=== THE RECORDS ===

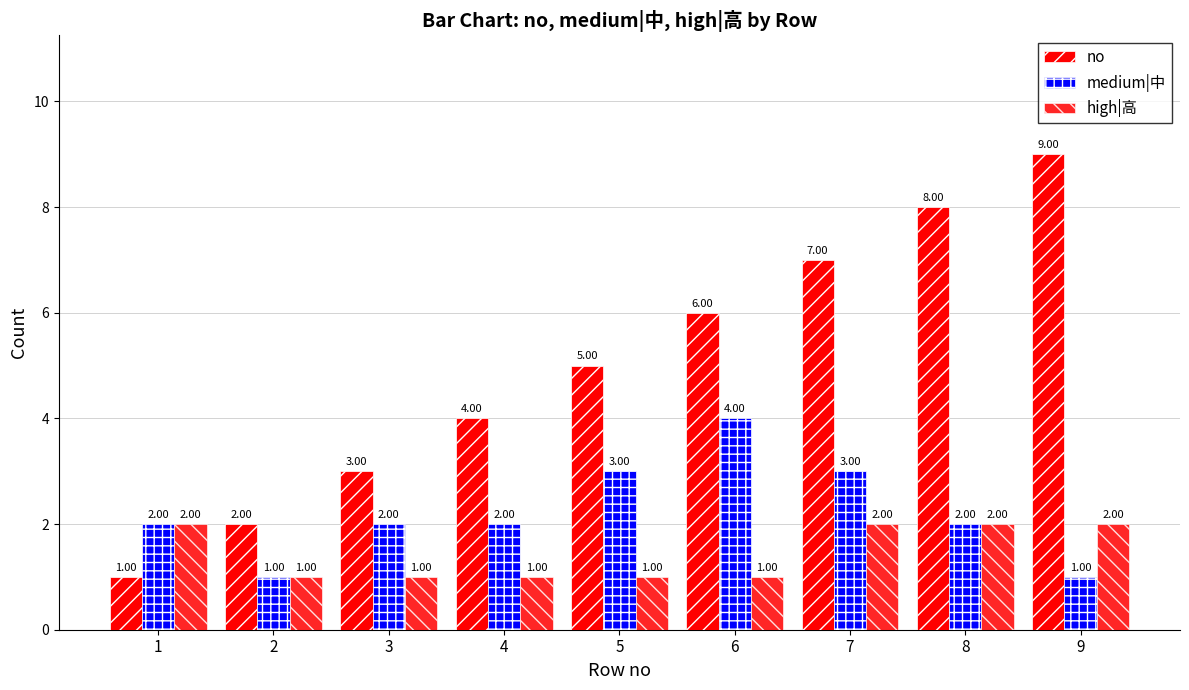

At which label is no closest to 5?

5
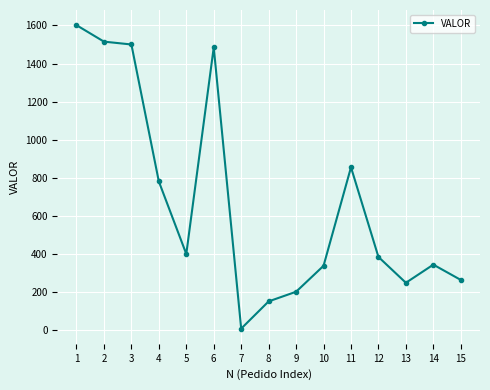

What is the approximate value at 3?

1500.0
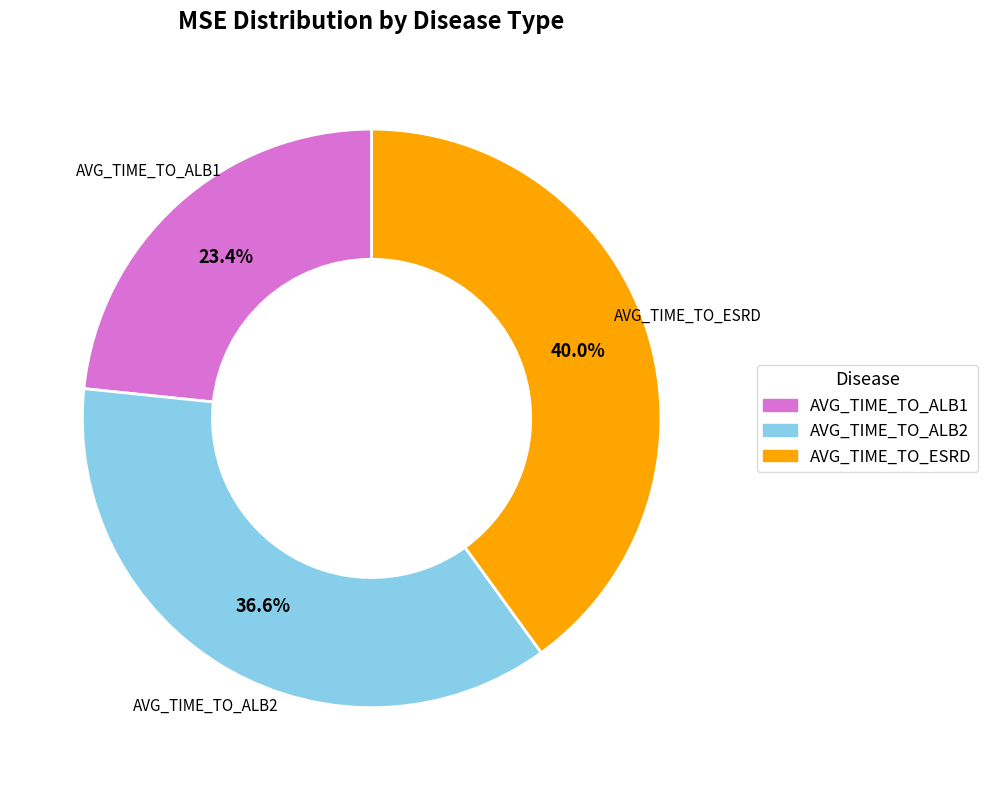

To the nearest percent, what is the difference between the largest and smallest slice percentages?

17%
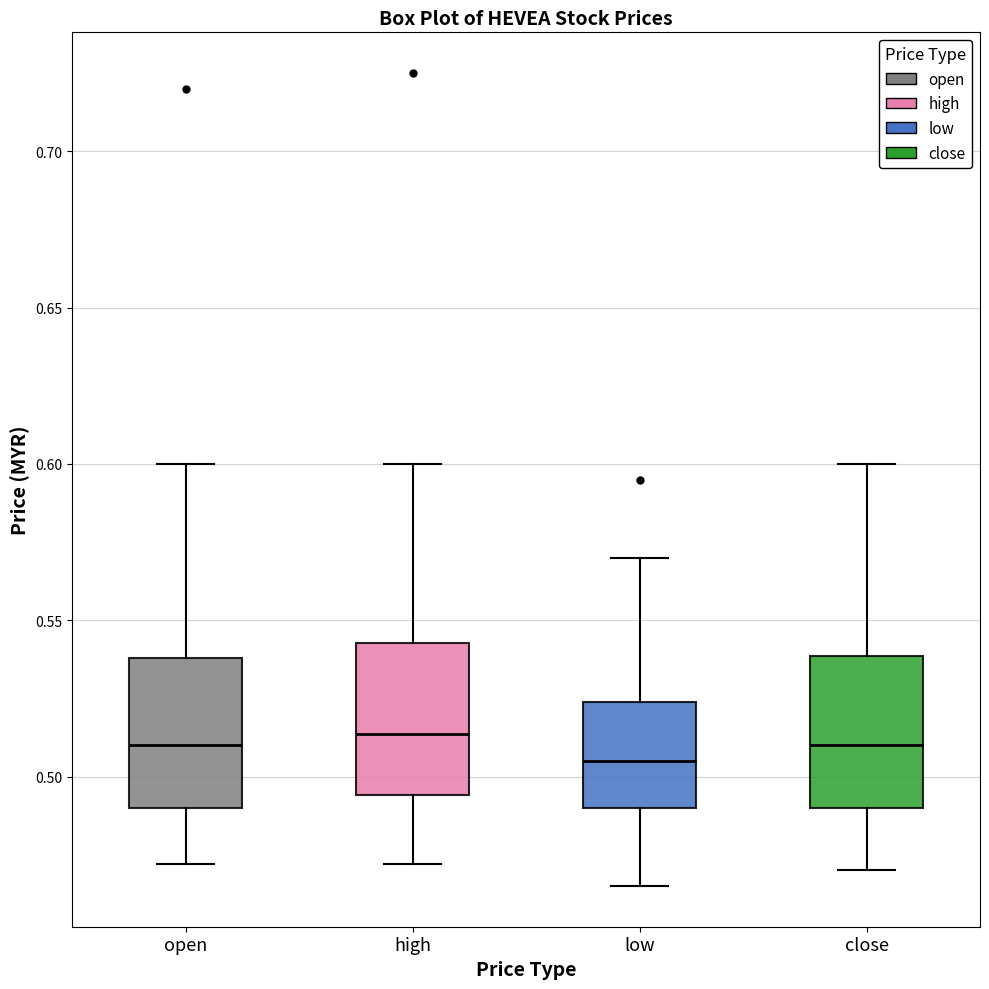

Where is the upper edge of the box for close on the y-axis? The values are not printed on the chart, so give them approximately, as read against the axis.

0.540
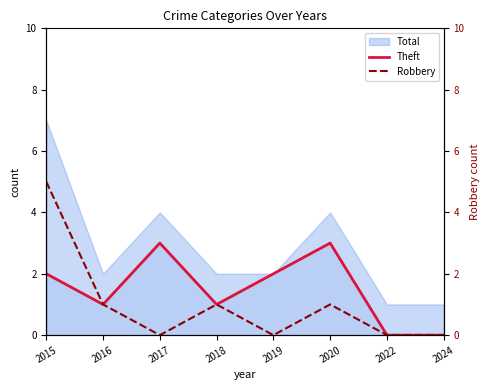

What is the maximum value for Theft?

3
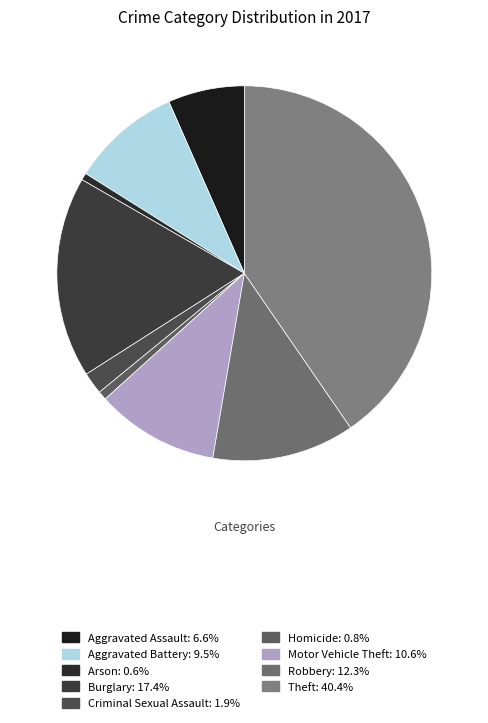

Rank the categories by value from highest to lowest.

Theft, Burglary, Robbery, Motor Vehicle Theft, Aggravated Battery, Aggravated Assault, Criminal Sexual Assault, Homicide, Arson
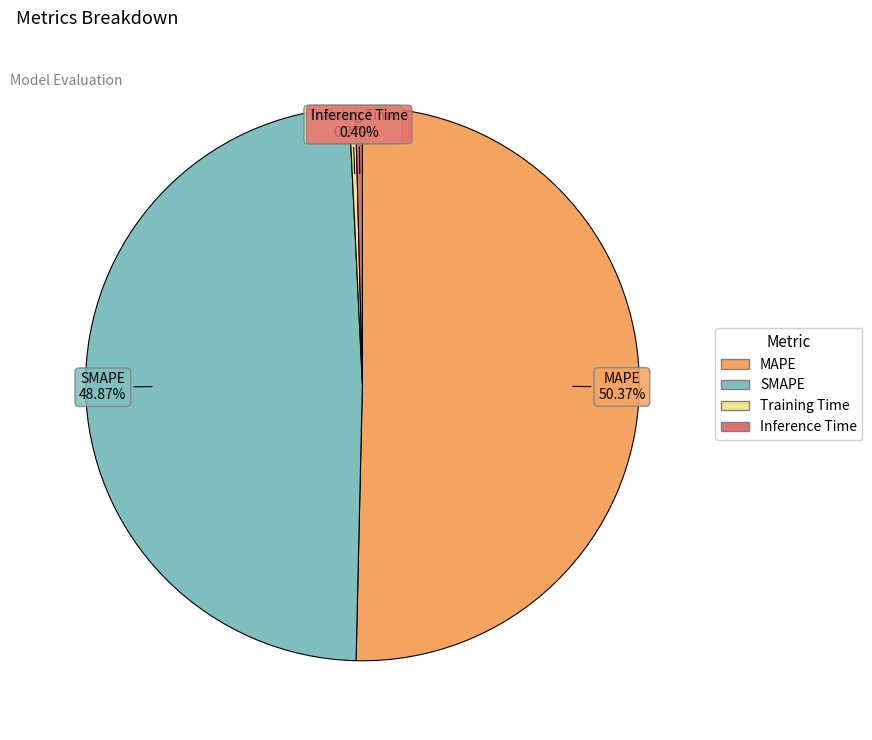

Do Inference Time and SMAPE together represent more than half of the pie?

No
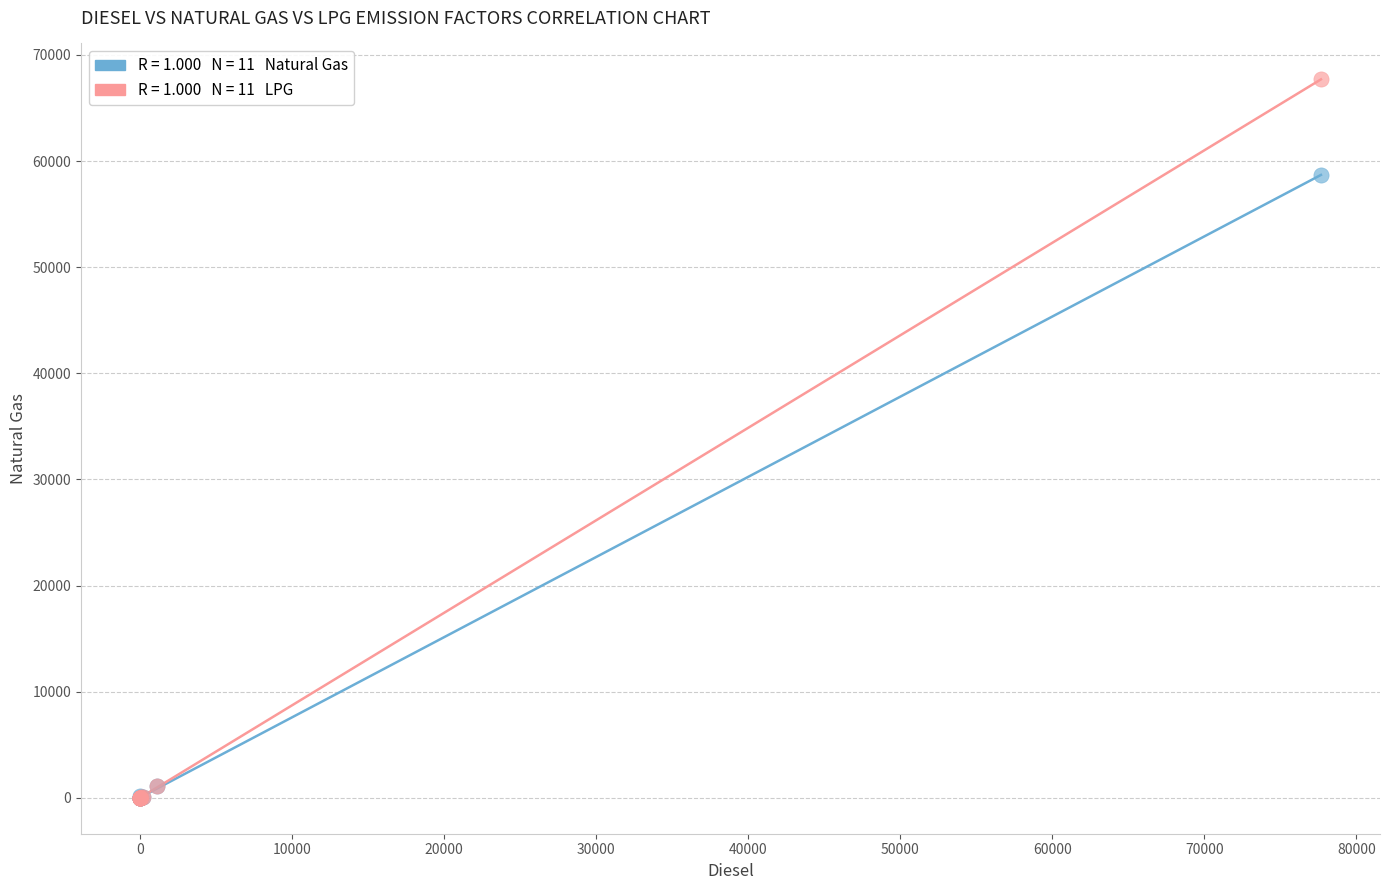

Across all series, what Y value is closest to 33849?

58693.1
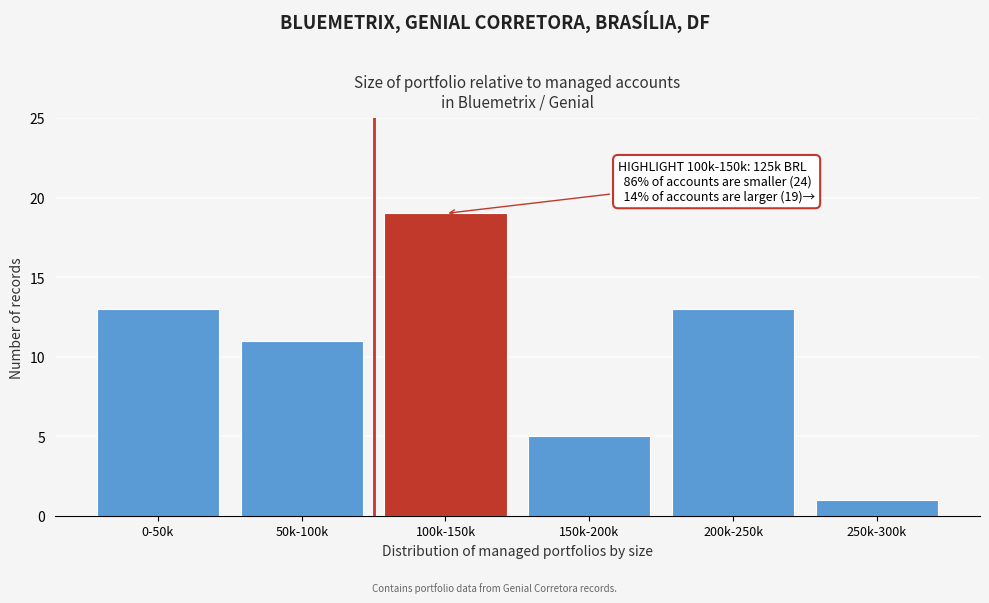

Reading right to left, list all the values displayed in this chart.

1	13	5	19	11	13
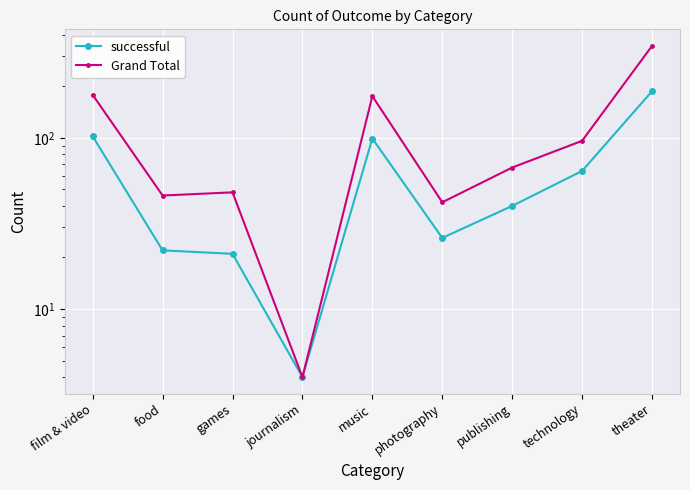

Rank the categories by Grand Total value from highest to lowest.

theater, film & video, music, technology, publishing, games, food, photography, journalism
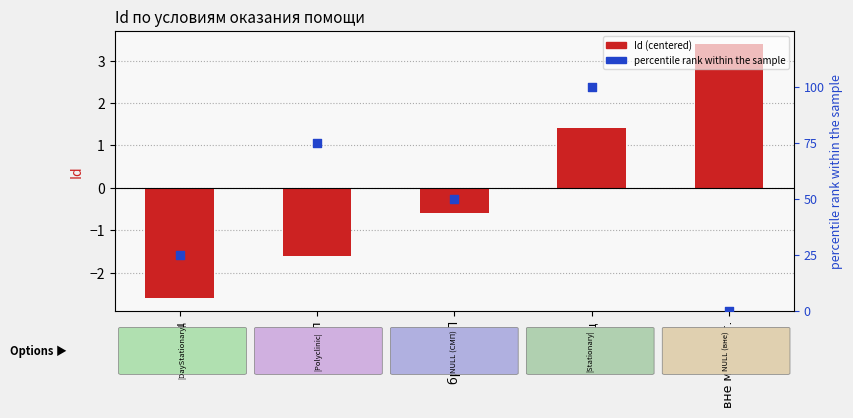

Is the value of Id (centered) at дн-стац greater than the value of percentile rank at амбул?

No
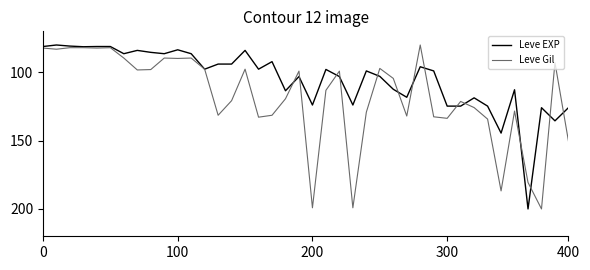

What is the smallest value displayed?

80.0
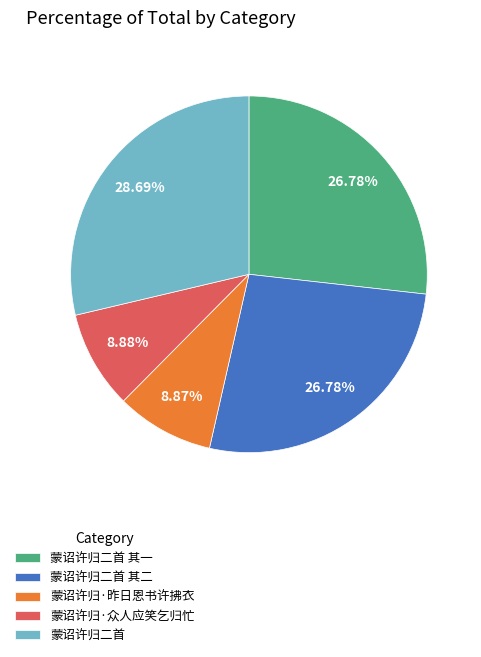

What is the largest slice in the pie chart?

蒙诏许归二首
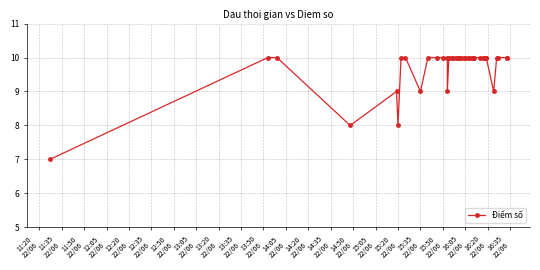

Is this an area chart (filled region under the line)?

No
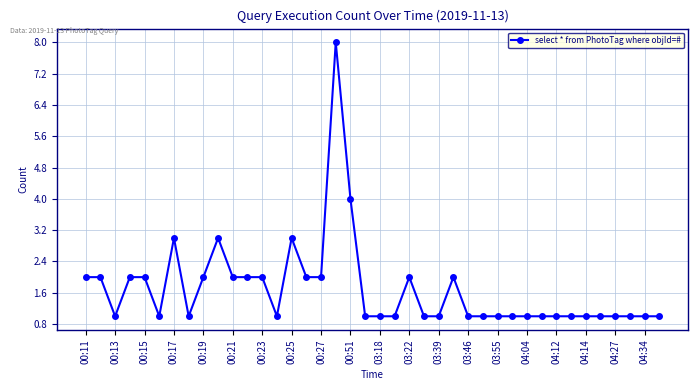

What is the value of the 35th point from the left?

1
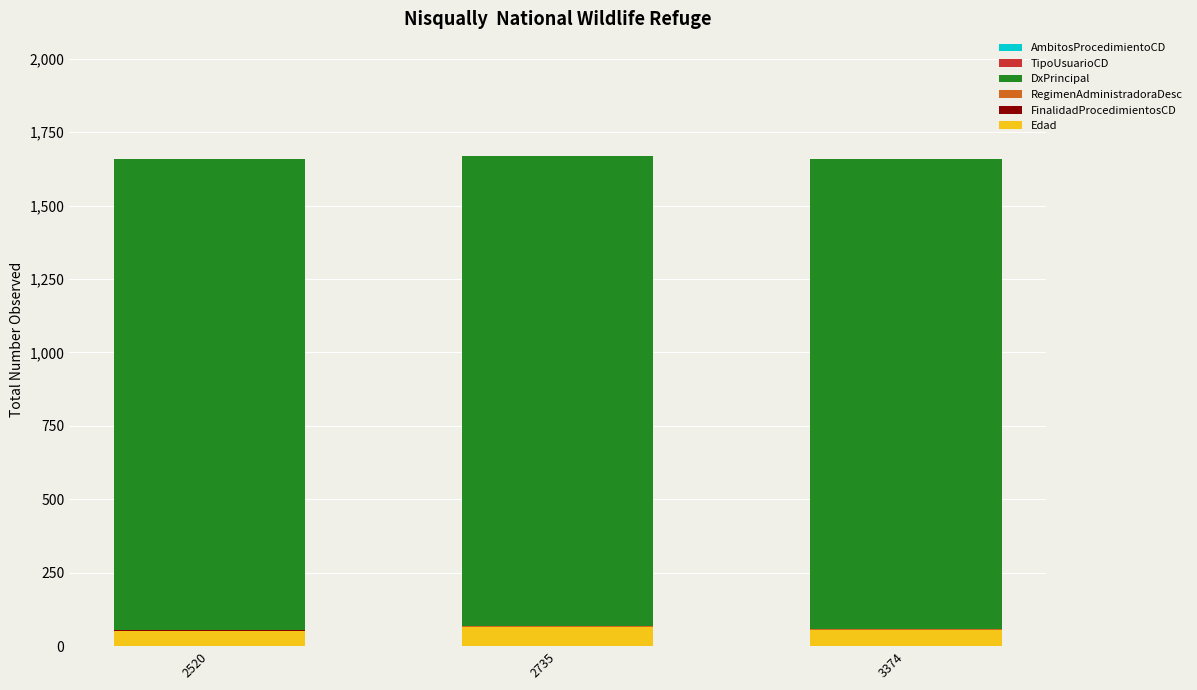

What is the highest value of the Edad series?

64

===

* **TASK DIRECTIONS**: Lay out every line of the listing above as a Markdown table with the columns "Row" and "Line", numbering the rows in order and skipping blank lines. Leave the picture markers out of the table.

* **ANSWER BOX**:
| Row | Line |
|---|---|
| 1 | At which label is no closest to 5? |
| 2 | 5 |
| 3 | What is the approximate value at 3? |
| 4 | 1500.0 |
| 5 | To the nearest percent, what is the difference between the largest and smallest slice percentages? |
| 6 | 17% |
| 7 | Where is the upper edge of the box for close on the y-axis? The values are not printed on the chart, so give them approximately, as read against the axis. |
| 8 | 0.540 |
| 9 | What is the maximum value for Theft? |
| 10 | 3 |
| 11 | Rank the categories by value from highest to lowest. |
| 12 | Theft, Burglary, Robbery, Motor Vehicle Theft, Aggravated Battery, Aggravated Assault, Criminal Sexual Assault, Homicide, Arson |
| 13 | Do Inference Time and SMAPE together represent more than half of the pie? |
| 14 | No |
| 15 | Across all series, what Y value is closest to 33849? |
| 16 | 58693.1 |
| 17 | Reading right to left, list all the values displayed in this chart. |
| 18 | 1	13	5	19	11	13 |
| 19 | Rank the categories by Grand Total value from highest to lowest. |
| 20 | theater, film & video, music, technology, publishing, games, food, photography, journalism |
| 21 | Is the value of Id (centered) at дн-стац greater than the value of percentile rank at амбул? |
| 22 | No |
| 23 | What is the smallest value displayed? |
| 24 | 80.0 |
| 25 | What is the largest slice in the pie chart? |
| 26 | 蒙诏许归二首 |
| 27 | Is this an area chart (filled region under the line)? |
| 28 | No |
| 29 | What is the value of the 35th point from the left? |
| 30 | 1 |
| 31 | What is the highest value of the Edad series? |
| 32 | 64 |